Recently I took a very interesting JavaScript quiz from Perfection Kills. I want to share my answers here.
(function(){
return typeof arguments;
})();
a) "object" b) "array" c) "arguments" d) "undefined"
Answer: a
The arguments object is a local variable available within all functions. Please check out the explanation on MDN.
var f = function g(){ return 23; };
typeof g();
a) "number" b) "undefined" c) "function" d) Error
Answer: d
The function statement function g(...) {...} is shorthand for var g = function g(...) {...};
The function g has been assigned to the var f. So both g and g() are not defined.
(function(x){
delete x;
return x;
})(1);
a) 1 b) null c) undefined d) Error
Answer: a
The delete operator removes a property from an object. You cannot delete arguments inside a function. Please check out the explanation on MDN.
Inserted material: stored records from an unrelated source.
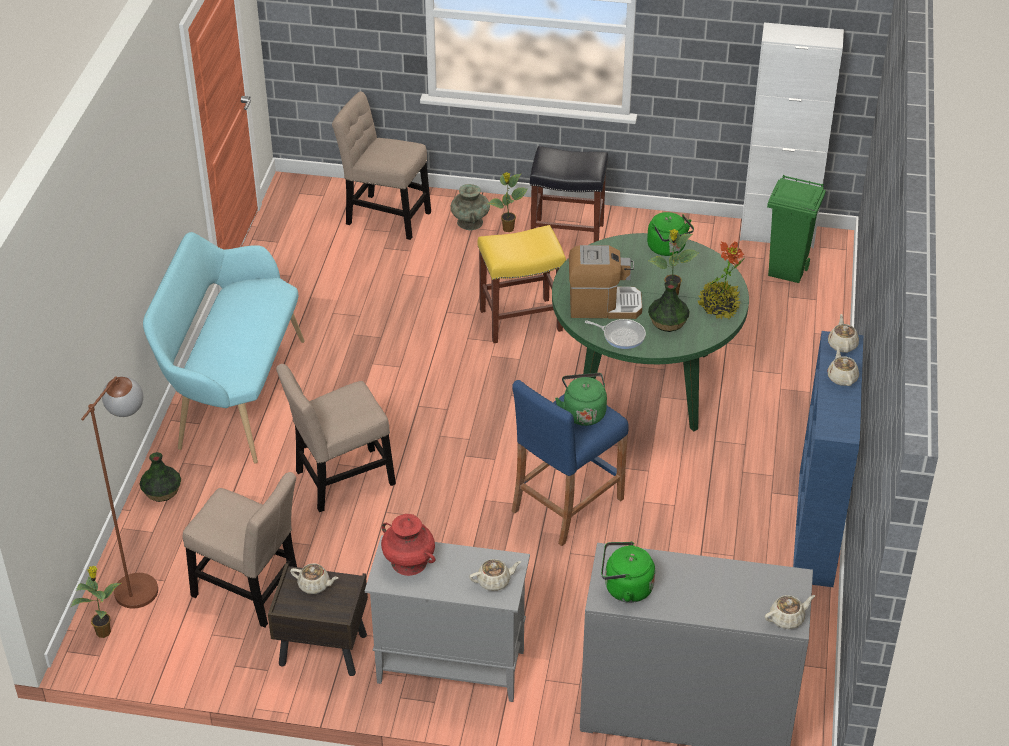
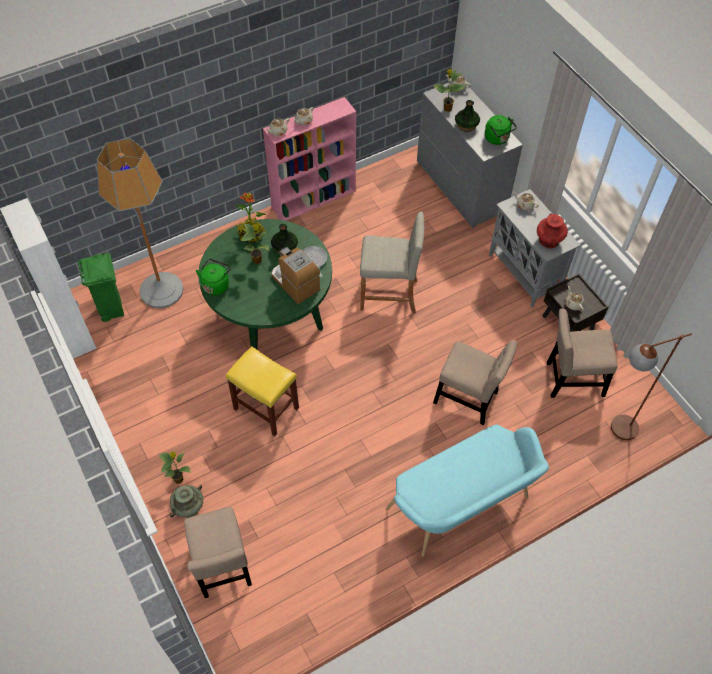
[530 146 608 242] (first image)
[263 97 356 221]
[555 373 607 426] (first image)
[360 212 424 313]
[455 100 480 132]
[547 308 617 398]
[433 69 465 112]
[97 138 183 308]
var y = 1, x = y = typeof x; x;
a) 1 b) "number" c) undefined d) "undefined"
Answer: d
The statement equals the following:
var y = 1;
y = typeof x; // “undefined”
x = y; // “undefined”
(function f(f){
return typeof f();
})(function(){ return 1; });
a) "number" b) "undefined" c) "function" d) Error
Answer: a
First of all, we pass a function var f = function f() {...} to a self-executing function (function g(f){...})(f);
Secondly, within the function g, we execute f(), which returns 1;
Finally, return typeof 1. So it's a "number".
var foo = {
bar: function() { return this.baz; },
baz: 1
};
(function(){
return typeof arguments[0]();
})(foo.bar);
a) "undefined" b) "object" c) "number" d) "function"
Answer: a
Same as previous question, we pass in a function. So arguments0 equals foo.bar(). But when foo.bar() executes, this refers to window object or globe object. So it returns undefined. Then again typeof undefined = "undefined".
var foo = {
bar: function(){ return this.baz; },
baz: 1
}
typeof (f = foo.bar)();
a) "undefined" b) "object" c) "number" d) "function"
Answer: a
Same reason as previous question. foo.bar() returns undefined. typeof undefined = "undefined".
var f = (function f(){ return "1"; }, function g(){ return 2; })();
typeof f;
a) "string" b) "number" c) "function" d) "undefined"
Answer: b
The question could be simplified as follow:
var a = (1, 2); a equals 2;
var a = (1,2,3); a equals 3;
var a = (1,2,3, ..., n); a equals n;
var x = 1;
if (function f(){}) {
x += typeof f;
}
x;
a) 1 b) "1function" c) "1undefined" d) NaN
Answer: c
The argument in if statement is a function expression, which is true. But "f" doesn't make a function declaration. So "f" doesn't enter the scope, which means there is no f() defined in scope.
var x = [typeof x, typeof y][1]; typeof typeof x;
a) "number" b) "string" c) "undefined" d) "object"
Answer: b
typeof typeof x. This always return "string". Please check out the explanation on MND.
(function(foo){
return typeof foo.bar;
})({ foo: { bar: 1 } });
a) "undefined" b) "object" c) "number" d) Error
Answer: a
This is a tricky one. "foo" is confusing here. We can make it a bit clear:
(function(obj){
return typeof obj.foo.bar;
})({ foo: { bar: 1 } });
(function f(){
function f(){ return 1; }
return f();
function f(){ return 2; }
})();
a) 1 b) 2 c) Error (e.g. "Too much recursion") d) undefined
Answer: b
The second f() overrides the body. When execute f(), it returns 2.
function f(){ return f; }
new f() instanceof f;
a) true b) false
Answer: b
'new' returns an instance of the class, unless the function that defines the class returns something else that is an object. So in this case, new f() just returns the function f itself and not an instance of it.
with (function(x, undefined){}) length;
a) 1 b) 2 c) undefined d) Error
Answer: b
Length is a property of a function object, and indicates how many arguments the function expects. Please check out the explanation on MDN.